══ Quoted passage
Most mastering facilities have to charge an hourly rate for the time it takes to do compression, stereo-image-adjustments, equalize, or whatever else necessary to prepare the music for CD and Vinyl production and hence replication. In getting your recording as close as you possibly can to the sound you want in the end as you can before entering the premastering, you can also reduce those charges. However, nowadays there are mastering studios that offer their work completely online (so called "online mastering", or "iMastering"/"eMastering"), worldwide, at a flat fee. Transfer of your music is done online as WAV or AIFF files, they master (premaster) them and send ...
... a finished physical CD (or CD Image for Nero / Toast) back to you which you then take to the replication facility.

Important points to ponder when doing the mixing are making sure the instruments are mixed properly and the need for each is appropriate. By need it is mostly the reference to the use of re-verb, equalizing and effects similar that allow the instrument or voice sound like it is immersed into the mix, or the absence of them that makes the instrument or voice sound like it is right in your immediate area.

Using a mix with the guitar processed with re-verb and chorus, and having the lead vocals dry, for example, could sound unrealistic due to the fact that the guitar will appear to sound like it is further from you than the vocalist, which will appear to be screaming in your face. But if that is the effect or sound you want to portray, go ahead. But, as a general rule of thumb it can be annoying, and may result in ear and listener burn-out, which obviously you do not want!

If you happen to be faced with a scenario where your available tracks necessitated you to make the rhythm section mono, make sure that you apply the re-verb to them in stereo. This method will enable you to create an illusion of a stereo-image though the drums are in mono, and add to the sound quality.

You also need to use good speakers that are equidistant from your listening area so you get a realistic stereo image, and, if you can, listen to your mix through several different speakers. In the event you have a boom-box available to test the mix through that, or possibly a car stereo, or even on one your friend's high end stereo systems. This will allow you an opportunity to get the highest level of "compatibility", reveal most of the flaws the mix might have and assure the mix is as good as it can get before supplying it for premastering.

In so far as tricks go for using effects on the mix, it is completely a matter of your personal preference. If you like the overall sound that is the goal. So, long as it sounds good on as many systems as possible, it is good. Though try to avoid compressors and limiters on the masterbus when supplying your mix for premastering (though it is OK if you have them running when doing the mix, just take them off when doing the bounce for the mastering house). In general, too much processing starts to sound weak, and using too much re-verb is a common error as well. Try to keep things clean and make sure the sources (e.g. the equipment and room you use to record the guitar/vocals, etc.) sound as good as possible already so that they require just very few processing during the mixing. This is the real "trick" to get a great mix and afterwards a great master and CD after you have sent it to the mastering house and replication facility.
════
══ Listed records
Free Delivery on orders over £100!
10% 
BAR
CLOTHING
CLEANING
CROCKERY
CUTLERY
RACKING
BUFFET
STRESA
════
Instruction A |
Rewrite the mixing advice starting at "Important points to" and ending at "your immediate area.", changing "instruments" to "tracks".
Instruction B |
Answer these questions using the mixing advice:
(i) In what file formats is music transferred to online mastering studios?
(ii) If the rhythm section has to be mono, how should re-verb be applied to it?
(iii) What should be taken off the masterbus when doing the bounce for the mastering house?
You can complete this work without consulting the listing.

Exercise result A |
Important points to ponder when doing the mixing are making sure the tracks are mixed properly and the need for each is appropriate. By need it is mostly the reference to the use of re-verb, equalizing and effects similar that allow the instrument or voice sound like it is immersed into the mix, or the absence of them that makes the instrument or voice sound like it is right in your immediate area.

Exercise result B |
(i) WAV or AIFF files.
(ii) In stereo.
(iii) Compressors and limiters.